8. Definition of Greenfield industrial undertaking:
Under the Second Schedule to the Income Tax Ordinance, 2001 exemption is available to the profits and gains of a company from a Green Field Industrial Undertaking for a period of five years. Likewise, exemption from minimum tax is also available to Greenfield Industrial Undertakings. However, the term "Greenfield Industrial Undertaking" was not defined in the Income Tax Ordinance, 2001. In order to avoid multifarious interpretations of the said term as well as preclude leakage of revenue through incorrect claim of tax exemptions the term "Greenfield Industrial Undertaking" has now been defined under the Income Tax Ordinance, 2001.This definition shall be applicable from 1st July, 2019 onwards.
9. Implementation of requirement of obtaining business license: In order to document business activity section 181D of the Ordinance was inserted through the Finance Act, 2019 whereby it was made mandatory for every person engaged in any business, profession or vocation to obtain and display a business license as prescribed by the board. In order to complement efforts towards implementation of this scheme the Commissioner is being empowered to impose a fine of Rs 20,000 in the case of a taxpayer deriving income chargeable to tax under the Ordinance and Rs 5,000 in all other cases. Moreover, the Commissioner shall also be empowered to cancel a business license after providing an opportunity of being heard if a person fails to notify any change in particulars within 30 days of such change or if a person is convicted of any offence under any Federal Tax Law.
10. Procedure for conducting transfer pricing audit: The Director General of International Tax Operations has been empowered to select and conduct transfer pricing audit of cases under section 230E of the Ordinance. Previously, there was no provision which specified the procedure to be adopted for conducting transfer pricing audit of taxpayers. It has now been specified that transfer pricing audit of cases selected by the Director General of International Tax Operations shall be conducted as per procedure laid down in 177 of the Ordinance. Moreover, the right to conduct transfer pricing audit under section 230E of the Ordinance shall not
prejudice the right of the Commissioner to determine transfer price at arms length in transactions between associates while conducting audit under section 177 or 214C of the Ordinance or whilst making amendment under section 122 of the Ordinance.

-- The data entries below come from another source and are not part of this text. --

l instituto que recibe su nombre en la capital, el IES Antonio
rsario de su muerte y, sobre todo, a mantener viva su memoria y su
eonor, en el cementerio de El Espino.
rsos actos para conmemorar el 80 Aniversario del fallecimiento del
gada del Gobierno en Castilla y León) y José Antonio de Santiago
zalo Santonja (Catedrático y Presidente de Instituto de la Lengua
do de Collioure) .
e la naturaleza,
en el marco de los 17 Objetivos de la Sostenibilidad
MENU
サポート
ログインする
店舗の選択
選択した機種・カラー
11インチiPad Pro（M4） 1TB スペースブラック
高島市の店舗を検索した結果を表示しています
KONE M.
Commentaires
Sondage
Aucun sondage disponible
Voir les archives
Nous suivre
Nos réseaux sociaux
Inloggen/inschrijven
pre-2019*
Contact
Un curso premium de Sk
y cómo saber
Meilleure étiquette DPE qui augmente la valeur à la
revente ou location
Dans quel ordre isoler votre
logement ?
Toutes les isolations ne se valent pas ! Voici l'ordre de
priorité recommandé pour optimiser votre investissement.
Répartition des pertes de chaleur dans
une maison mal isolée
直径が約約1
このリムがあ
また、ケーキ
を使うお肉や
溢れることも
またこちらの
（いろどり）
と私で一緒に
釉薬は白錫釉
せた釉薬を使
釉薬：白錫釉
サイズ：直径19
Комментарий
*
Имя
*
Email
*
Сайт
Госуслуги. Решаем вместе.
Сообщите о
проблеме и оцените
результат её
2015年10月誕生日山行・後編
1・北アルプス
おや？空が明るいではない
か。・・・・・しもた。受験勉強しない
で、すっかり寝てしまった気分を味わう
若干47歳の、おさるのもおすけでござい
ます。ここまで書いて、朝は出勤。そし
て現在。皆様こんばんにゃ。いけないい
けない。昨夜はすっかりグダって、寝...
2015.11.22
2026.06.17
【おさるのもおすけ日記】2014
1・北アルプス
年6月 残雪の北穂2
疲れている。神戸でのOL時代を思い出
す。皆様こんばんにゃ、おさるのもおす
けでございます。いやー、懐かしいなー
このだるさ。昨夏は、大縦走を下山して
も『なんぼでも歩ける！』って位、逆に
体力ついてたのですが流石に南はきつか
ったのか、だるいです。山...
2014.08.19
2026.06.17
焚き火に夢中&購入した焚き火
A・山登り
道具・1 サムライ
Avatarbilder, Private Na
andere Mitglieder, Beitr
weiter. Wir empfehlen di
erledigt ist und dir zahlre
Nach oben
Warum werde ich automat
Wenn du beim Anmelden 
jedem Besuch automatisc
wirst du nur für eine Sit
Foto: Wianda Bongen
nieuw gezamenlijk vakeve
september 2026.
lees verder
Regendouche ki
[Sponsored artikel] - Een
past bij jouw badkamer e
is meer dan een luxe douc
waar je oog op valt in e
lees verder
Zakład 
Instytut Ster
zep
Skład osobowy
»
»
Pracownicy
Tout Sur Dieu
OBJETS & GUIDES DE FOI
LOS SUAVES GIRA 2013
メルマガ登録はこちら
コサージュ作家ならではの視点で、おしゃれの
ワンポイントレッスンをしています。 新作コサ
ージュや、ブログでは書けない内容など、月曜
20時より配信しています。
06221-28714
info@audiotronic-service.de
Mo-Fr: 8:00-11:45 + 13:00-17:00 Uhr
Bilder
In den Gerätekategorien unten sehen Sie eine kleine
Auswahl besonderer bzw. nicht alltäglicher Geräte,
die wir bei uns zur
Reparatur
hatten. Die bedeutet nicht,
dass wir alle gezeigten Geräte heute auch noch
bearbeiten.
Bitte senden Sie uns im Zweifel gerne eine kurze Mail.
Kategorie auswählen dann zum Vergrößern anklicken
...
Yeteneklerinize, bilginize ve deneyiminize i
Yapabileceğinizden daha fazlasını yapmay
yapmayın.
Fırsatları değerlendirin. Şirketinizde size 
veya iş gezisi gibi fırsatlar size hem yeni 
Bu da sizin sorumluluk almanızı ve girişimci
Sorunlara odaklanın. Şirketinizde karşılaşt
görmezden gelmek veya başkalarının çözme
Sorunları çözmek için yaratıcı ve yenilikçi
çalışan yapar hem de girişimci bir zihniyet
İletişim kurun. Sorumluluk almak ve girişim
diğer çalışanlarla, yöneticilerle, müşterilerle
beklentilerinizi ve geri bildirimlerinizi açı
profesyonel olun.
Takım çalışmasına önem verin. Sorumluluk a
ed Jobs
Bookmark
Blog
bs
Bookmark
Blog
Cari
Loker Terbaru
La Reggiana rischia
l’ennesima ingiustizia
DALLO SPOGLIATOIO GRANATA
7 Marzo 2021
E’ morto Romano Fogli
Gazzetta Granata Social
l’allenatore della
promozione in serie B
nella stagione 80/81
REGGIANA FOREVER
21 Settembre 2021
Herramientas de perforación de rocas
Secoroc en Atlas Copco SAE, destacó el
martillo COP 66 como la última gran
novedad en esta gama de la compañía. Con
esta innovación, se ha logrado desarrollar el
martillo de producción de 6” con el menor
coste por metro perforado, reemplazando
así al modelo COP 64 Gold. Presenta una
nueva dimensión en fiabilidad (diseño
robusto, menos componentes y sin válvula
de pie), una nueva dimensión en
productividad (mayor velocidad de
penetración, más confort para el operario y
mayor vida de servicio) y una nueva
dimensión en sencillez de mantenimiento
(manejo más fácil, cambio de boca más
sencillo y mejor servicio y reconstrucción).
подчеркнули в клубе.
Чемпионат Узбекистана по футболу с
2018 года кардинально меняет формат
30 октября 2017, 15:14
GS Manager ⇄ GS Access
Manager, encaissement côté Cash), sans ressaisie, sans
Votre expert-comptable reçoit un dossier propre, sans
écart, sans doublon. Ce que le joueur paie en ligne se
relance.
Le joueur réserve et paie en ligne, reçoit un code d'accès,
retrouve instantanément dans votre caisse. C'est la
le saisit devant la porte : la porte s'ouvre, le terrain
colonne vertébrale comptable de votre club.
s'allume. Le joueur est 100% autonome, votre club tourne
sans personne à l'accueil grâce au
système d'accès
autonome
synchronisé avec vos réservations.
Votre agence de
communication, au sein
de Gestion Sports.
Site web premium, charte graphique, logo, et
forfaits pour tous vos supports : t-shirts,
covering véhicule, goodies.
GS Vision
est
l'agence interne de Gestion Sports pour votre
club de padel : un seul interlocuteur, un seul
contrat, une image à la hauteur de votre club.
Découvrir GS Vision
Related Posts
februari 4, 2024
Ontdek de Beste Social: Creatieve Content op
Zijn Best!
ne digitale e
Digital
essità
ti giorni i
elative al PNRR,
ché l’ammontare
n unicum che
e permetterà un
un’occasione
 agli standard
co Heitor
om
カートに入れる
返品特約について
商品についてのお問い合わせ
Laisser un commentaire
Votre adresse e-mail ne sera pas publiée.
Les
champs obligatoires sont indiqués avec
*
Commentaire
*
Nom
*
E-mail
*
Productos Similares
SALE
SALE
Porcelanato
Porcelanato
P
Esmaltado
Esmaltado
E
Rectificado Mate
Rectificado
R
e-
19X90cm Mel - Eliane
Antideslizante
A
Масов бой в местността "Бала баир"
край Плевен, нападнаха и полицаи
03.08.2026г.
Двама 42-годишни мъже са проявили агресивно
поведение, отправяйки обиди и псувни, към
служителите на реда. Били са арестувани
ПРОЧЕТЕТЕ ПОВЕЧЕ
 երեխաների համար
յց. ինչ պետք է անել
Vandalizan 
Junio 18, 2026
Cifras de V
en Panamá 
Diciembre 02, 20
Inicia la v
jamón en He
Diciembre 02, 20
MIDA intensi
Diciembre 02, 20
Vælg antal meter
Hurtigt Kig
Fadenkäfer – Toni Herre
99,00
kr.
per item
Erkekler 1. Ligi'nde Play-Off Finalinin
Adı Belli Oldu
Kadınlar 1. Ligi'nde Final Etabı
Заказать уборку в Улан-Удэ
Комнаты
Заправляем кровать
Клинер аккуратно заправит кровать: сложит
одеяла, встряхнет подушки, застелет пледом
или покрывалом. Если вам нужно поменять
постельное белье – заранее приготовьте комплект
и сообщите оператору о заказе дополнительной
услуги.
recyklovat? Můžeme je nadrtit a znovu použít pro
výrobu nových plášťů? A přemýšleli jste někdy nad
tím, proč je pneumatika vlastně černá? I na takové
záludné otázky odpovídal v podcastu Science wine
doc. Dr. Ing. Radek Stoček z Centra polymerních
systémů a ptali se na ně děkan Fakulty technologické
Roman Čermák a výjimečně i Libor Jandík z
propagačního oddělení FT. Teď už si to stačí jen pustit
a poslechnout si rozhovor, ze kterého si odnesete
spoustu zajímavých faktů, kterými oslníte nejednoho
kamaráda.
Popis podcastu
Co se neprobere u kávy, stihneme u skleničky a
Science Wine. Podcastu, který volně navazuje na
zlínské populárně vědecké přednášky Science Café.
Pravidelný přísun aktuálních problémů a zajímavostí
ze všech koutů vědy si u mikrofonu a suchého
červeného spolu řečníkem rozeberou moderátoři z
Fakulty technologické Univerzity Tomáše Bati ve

11. Rationalization of minimum tax in the case of traders of yarn: The rate of minimum tax under section 113 of the Ordinance for the Tax Year 2020 shall be 0.5% in the case of a trader of yarn, being an individual, irrespective of the date of registration in sales tax. Moreover, rate of deduction of withholding tax in respect of yarn traders making sales/supplies or rendering services to the five export oriented sectors shall henceforth be 0.5%.
12. Expeditious disposal of cases automatically selected for audit under section 214d of the ordinance: In order to facilitate expeditious disposal of cases automatically selected for audit under section 214D of the Ordinance the Board has been empowered to prescribe procedure for conclusion of audit of income tax affairs of a person automatically selected for audit under section 214D of the Ordinance .Such procedure may include acceptance of declared income of a taxpayer subject to the condition specified therein.